В пятидесяти милях от Анк-Морпорка в пупстороннем направлении расположился Чортов лес. Кому-то он служит поводом для шуток, но, так или иначе, на протяжении всего года здесь не смолкает птичий щебет и стук топоров. А еще там полно семейных угольных шахт, которые слишком малы, чтобы на них зарились гномы, и в самый раз, чтобы хватало на жизнь.
В это прекрасное утро в кузнице семейства Уэсли Тигель Уэсли спорил со своим братом.
– Ладно, ты кузнец, допустим, но этот их мотор мене кажется очень сложным механизмом. Джед, ты мастер на все руки и мужик крепкий, но я сомневаюсь, чтобы ты сам сколотил целый паровоз. Мало ты книжек читал, как по мене. Ты же видел, как оно у них на участке. Все в дыму, у мужиков линейки эти, а ты даже не понял, для чего они им.
Этот самый Джед, с которого градом лились пот и грязь, оторвался от наковальни.
– Да все просто. Кипятишь воду, горячо кипятишь, от этого двигаются поршни, а поршни крутят колеса. Вот и все, собственно. Только не забыть еще масло и мазут. Я думаю, сложнее всего будет остановить, когда оно разгонится.
Тигель Уэсли, которого местные считали мозговым центром в их семье, в том смысле, что хоть какие-то мозги в ней были, очень нервничал по этому поводу и не хотел униматься.
– Я в курсе, что ты был Кузнецом Года в Промеже три года подряд и серебряный кубок получил, которым мама так гордится, но не знаю… Мене кажется, что все тут немного сложнее. Секрет фирмы и все такое.
Некоторое время Джед как будто общался с духами, а потом заявил:
– Ну а у мене котел уже почти готов, и это факт. И я думаю, что если не торопиться, то не о чем и волноваться. Я ведь видел, как пар выходит из маминого чайника, – это просто мокрый воздух.
Одной огромной ручищей он постучал по котлу, водруженному на самодельный помост рядом с его верстаком.
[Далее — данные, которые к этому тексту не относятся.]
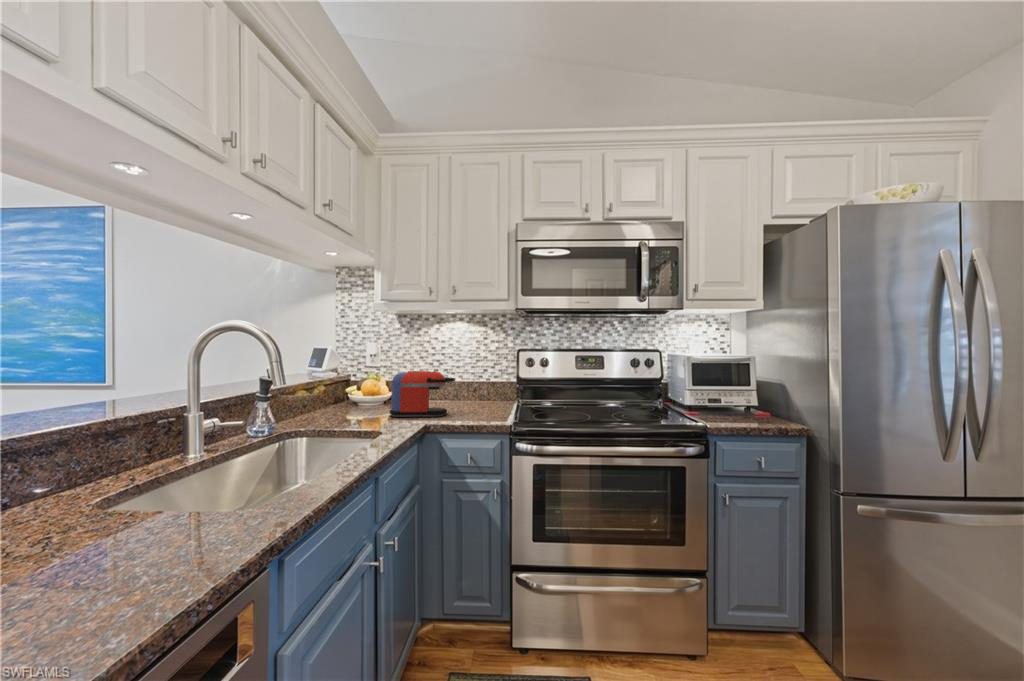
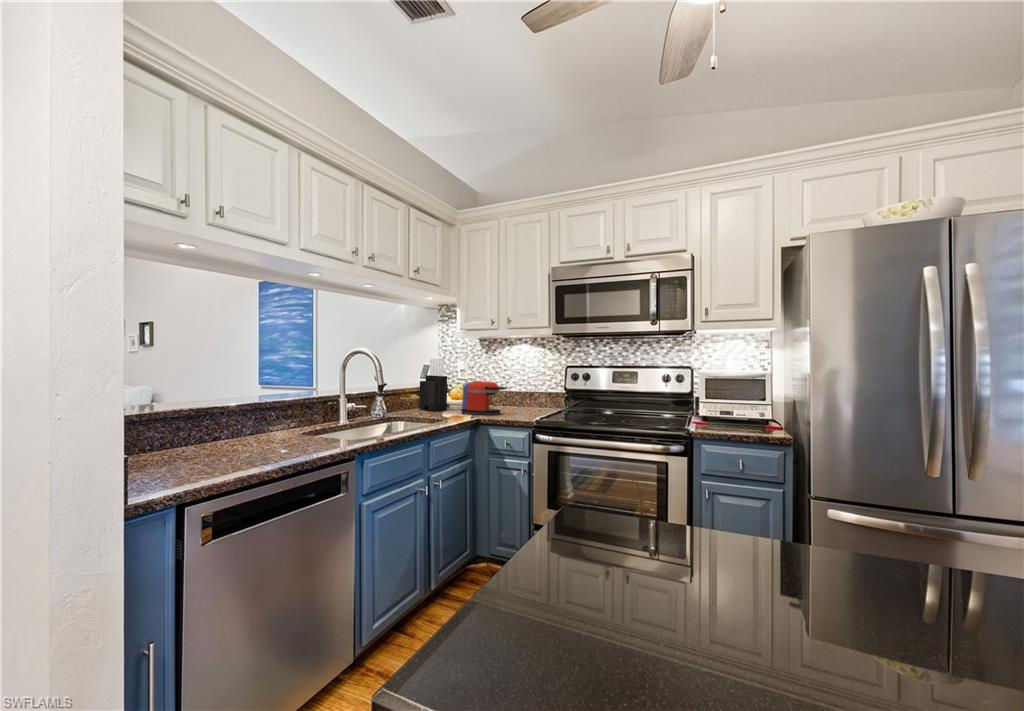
knife block: none [317,340,362,415] -> present [419,359,447,411]

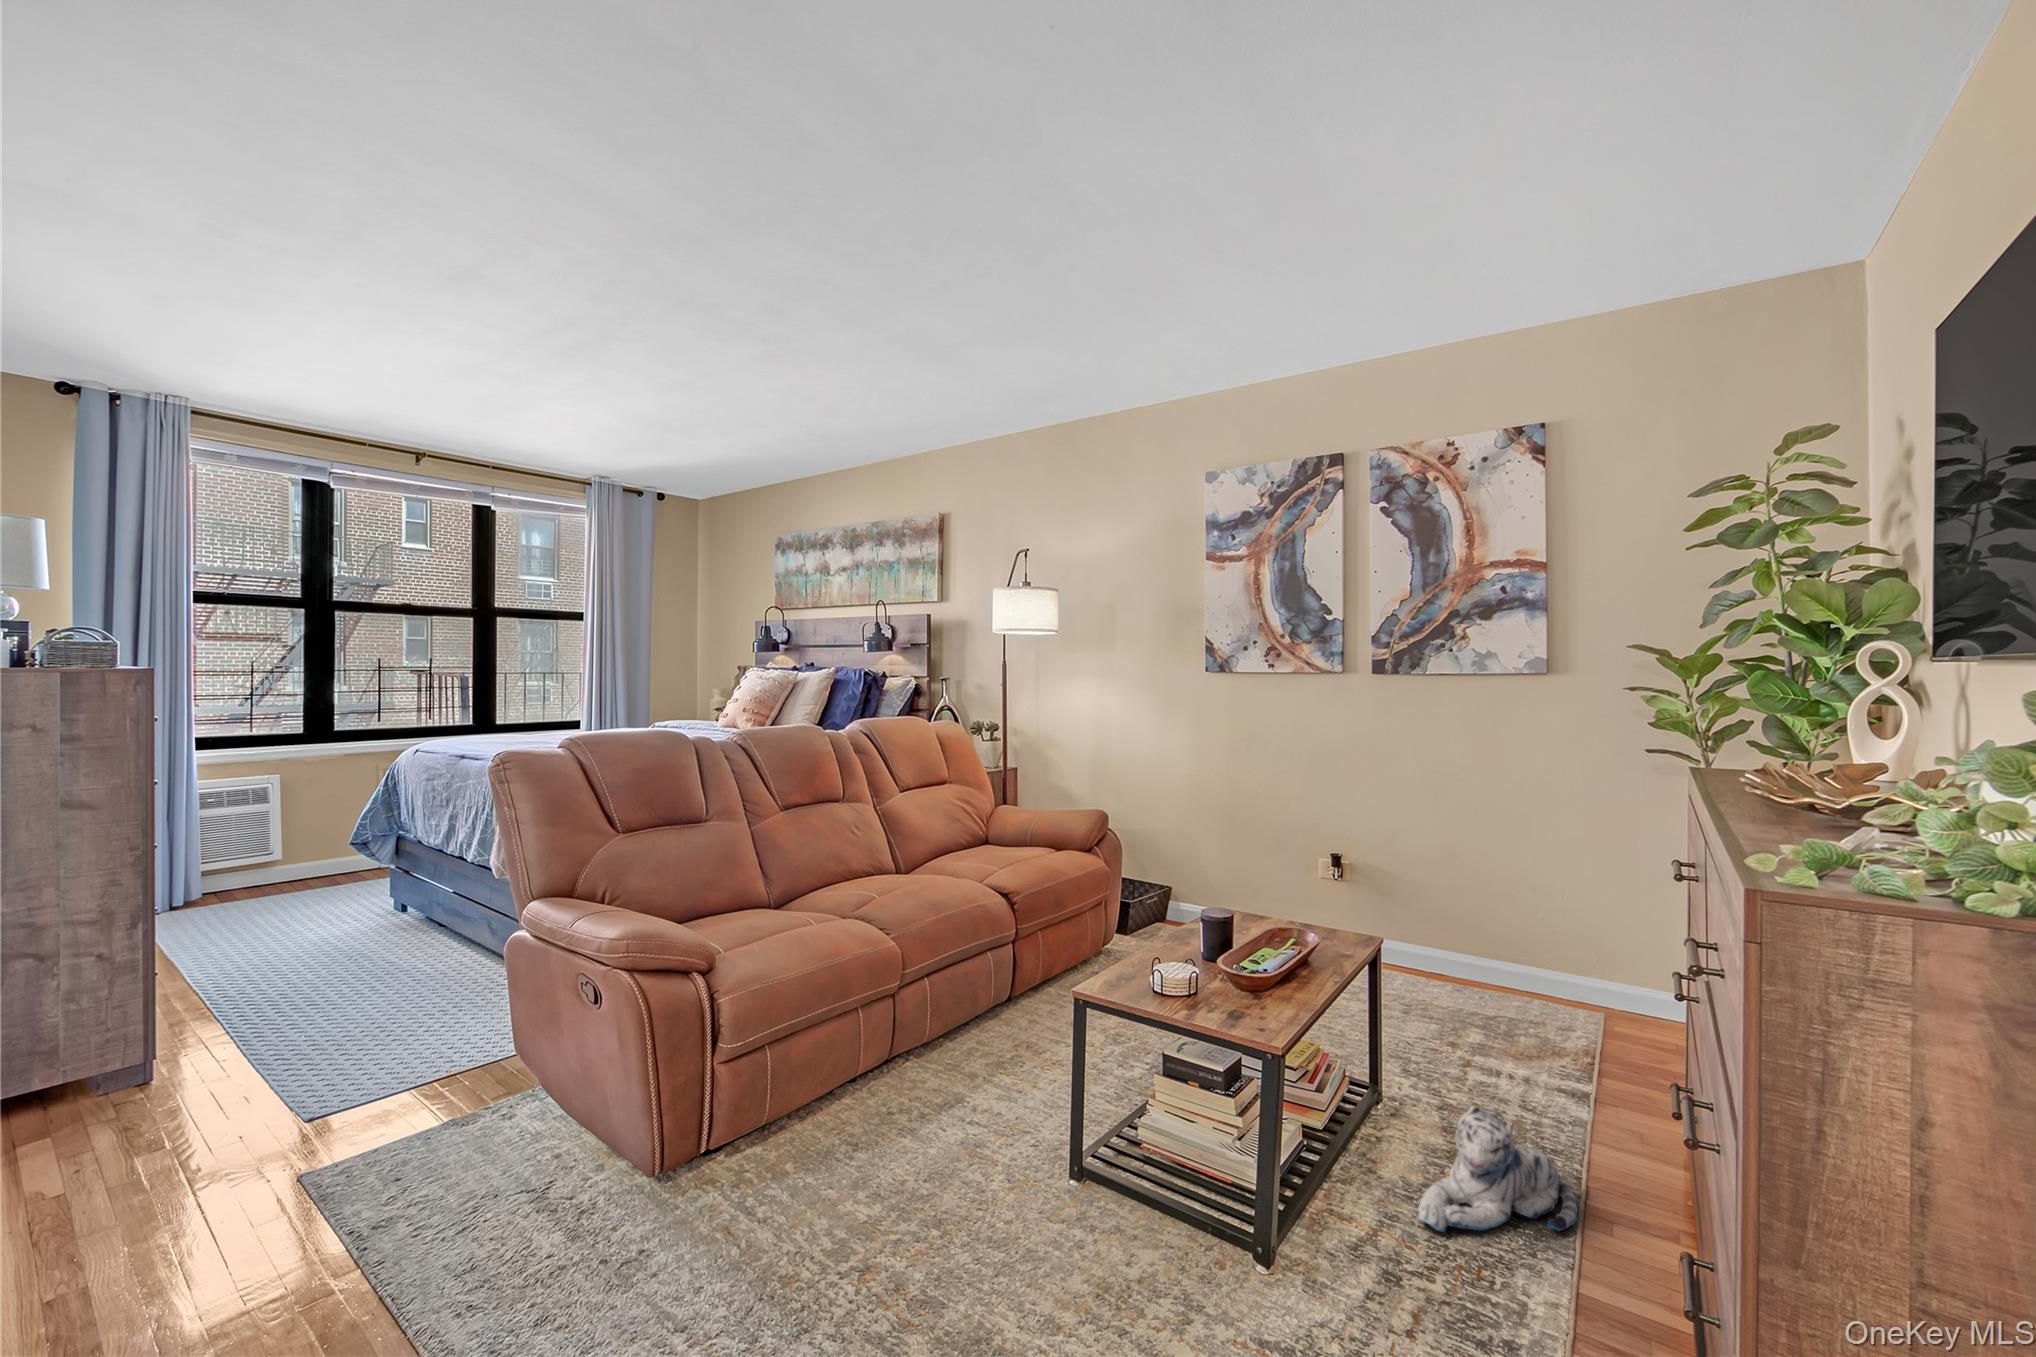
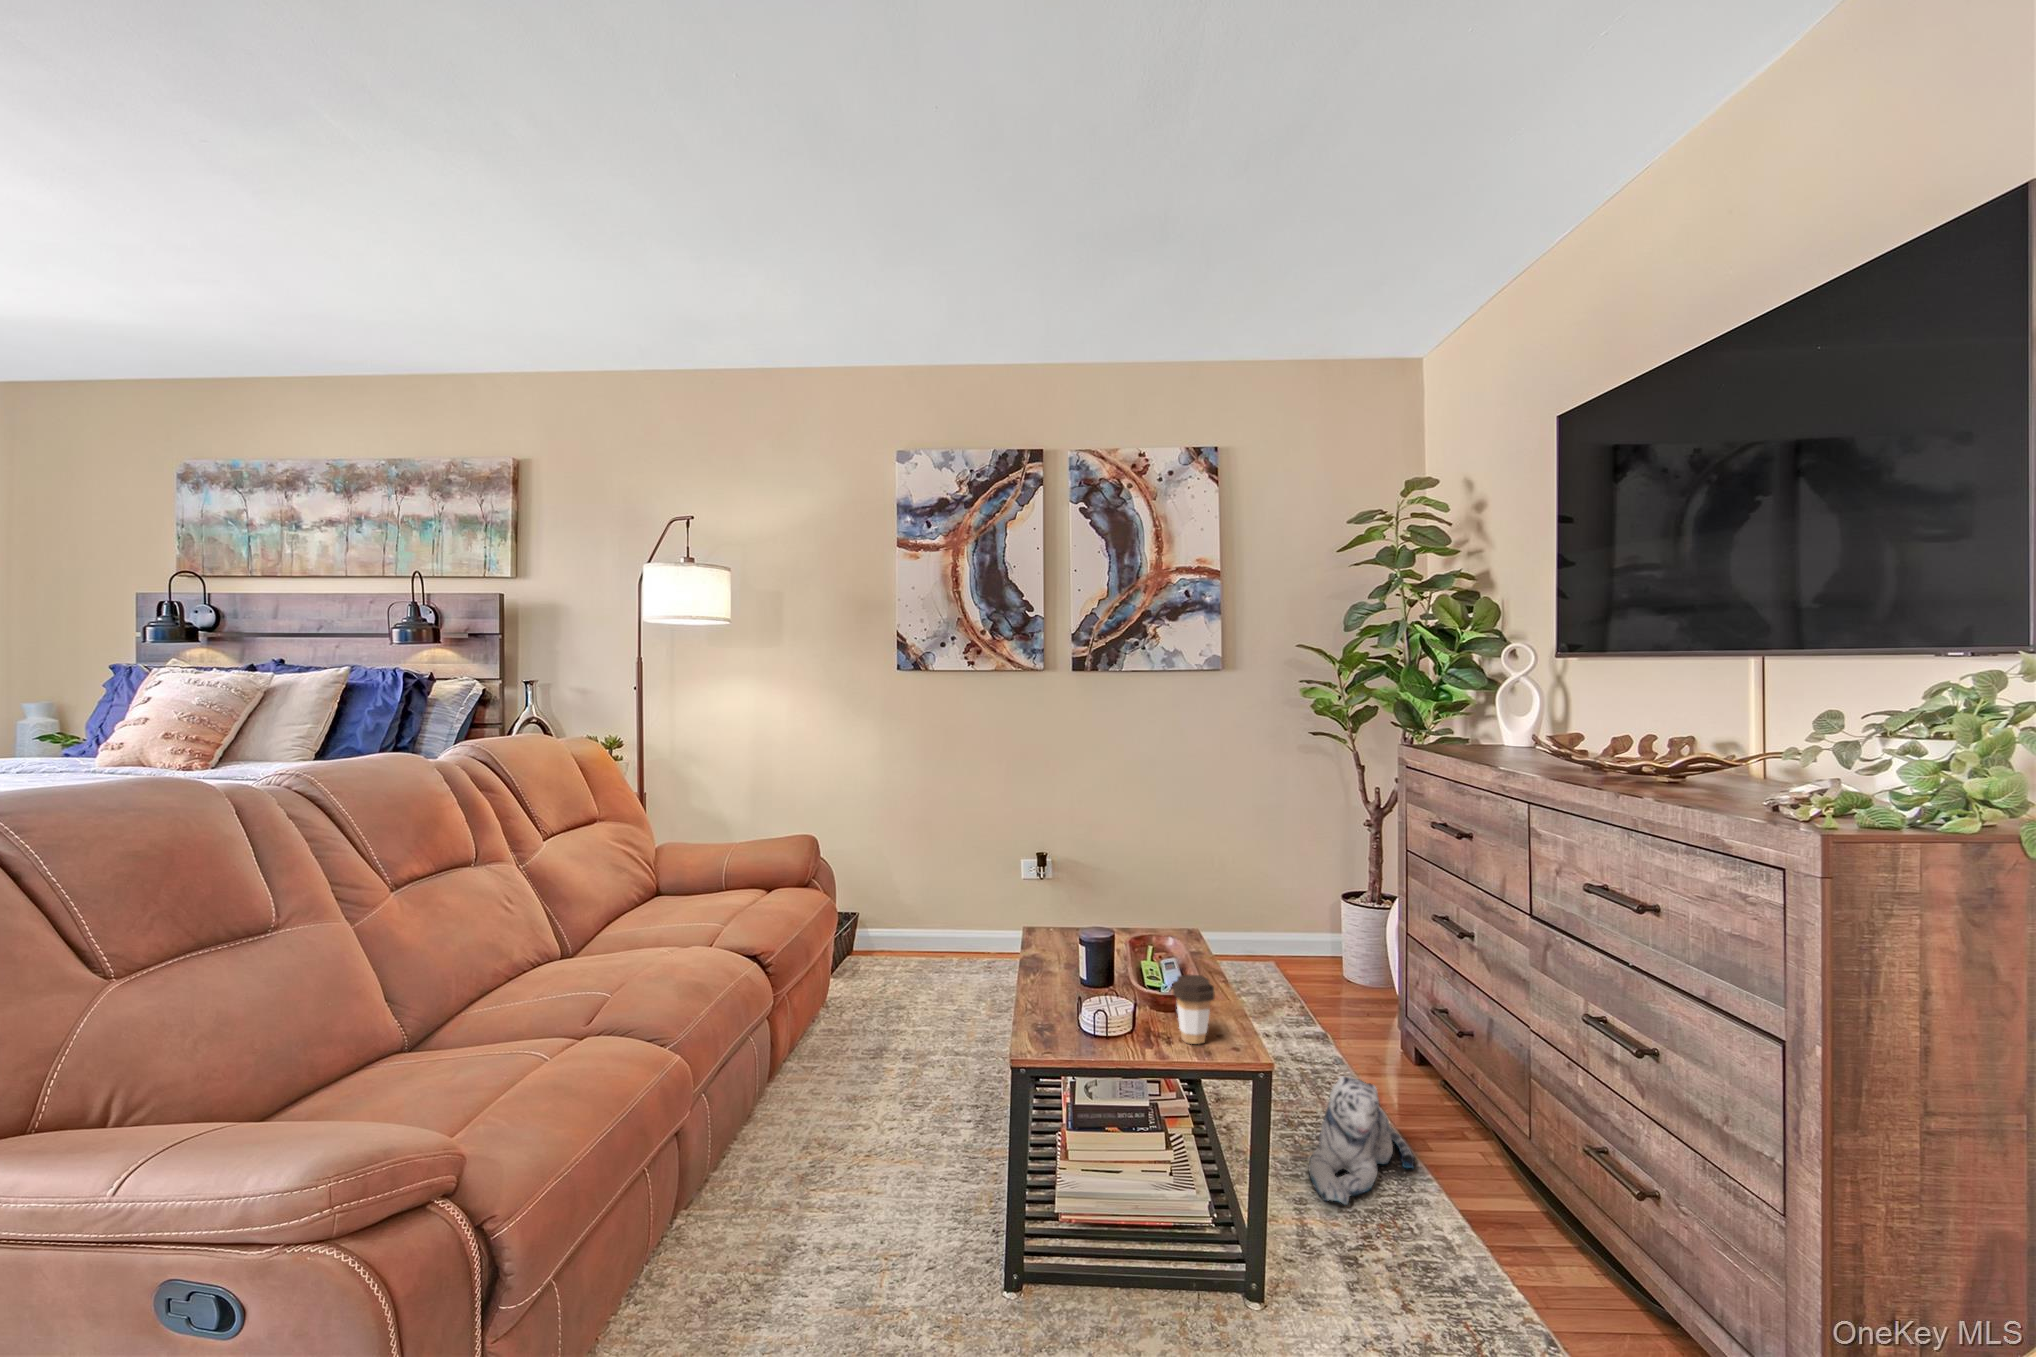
coffee cup: none [1224,952,1263,1016] -> present [1173,974,1214,1044]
– Помоги мене вытащить это наружу, и давай попробуем… Выключить всегда успеем, если оно капризничать станет, и уж с каким-то дурацким чайником я сладить сумею.
Они вынесли гигантский сосуд на улицу – по правде говоря, большую часть веса с радостью принял на себя Джед. Брат наблюдал за ним с восхищением и некоторым мандражом, по крайней мере, так он сказал бы, если бы знал о существовании этого слова. Но Тигель лишь чувствовал, как пот струится по его спине. Он начал пятиться назад, в очередной раз пытаясь воззвать к здравому смыслу старшего брата.
– Ну, я не знаю, Джед, они делали всякие измерения, с уровнями и все такое, а когда оно шипело, то ого-го как оно шипело.
– Да, и нам доллар стоило посмотреть на это! И не беспокойся уже об этой палке-считалке… я же сказал, у мене мозгов побольше, чем у котла! А если что не заладится, переплавлю его на подковы. Давай я огонь разведу, а ты поможешь мехи качать.
Когда Тигель помог брату установить котел на открытом воздухе среди деревьев, он ухватился за последнюю возможность вразумить брата.